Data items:
<<<<

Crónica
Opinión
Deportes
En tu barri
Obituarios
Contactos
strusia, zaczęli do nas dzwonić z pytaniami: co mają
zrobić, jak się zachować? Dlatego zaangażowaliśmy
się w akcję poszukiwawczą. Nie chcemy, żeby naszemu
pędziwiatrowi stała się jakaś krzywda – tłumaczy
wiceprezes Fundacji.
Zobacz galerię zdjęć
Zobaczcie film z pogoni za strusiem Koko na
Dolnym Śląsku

>>>>

* PROBLEM DETAILS *
Lines from the start of the records through the one containing "Zobacz galerię zdjęć" are what should be retyped, exactly and in full, both ends included.

* SOLUTION FOR THIS EXERCISE *
Crónica
Opinión
Deportes
En tu barri
Obituarios
Contactos
strusia, zaczęli do nas dzwonić z pytaniami: co mają
zrobić, jak się zachować? Dlatego zaangażowaliśmy
się w akcję poszukiwawczą. Nie chcemy, żeby naszemu
pędziwiatrowi stała się jakaś krzywda – tłumaczy
wiceprezes Fundacji.
Zobacz galerię zdjęć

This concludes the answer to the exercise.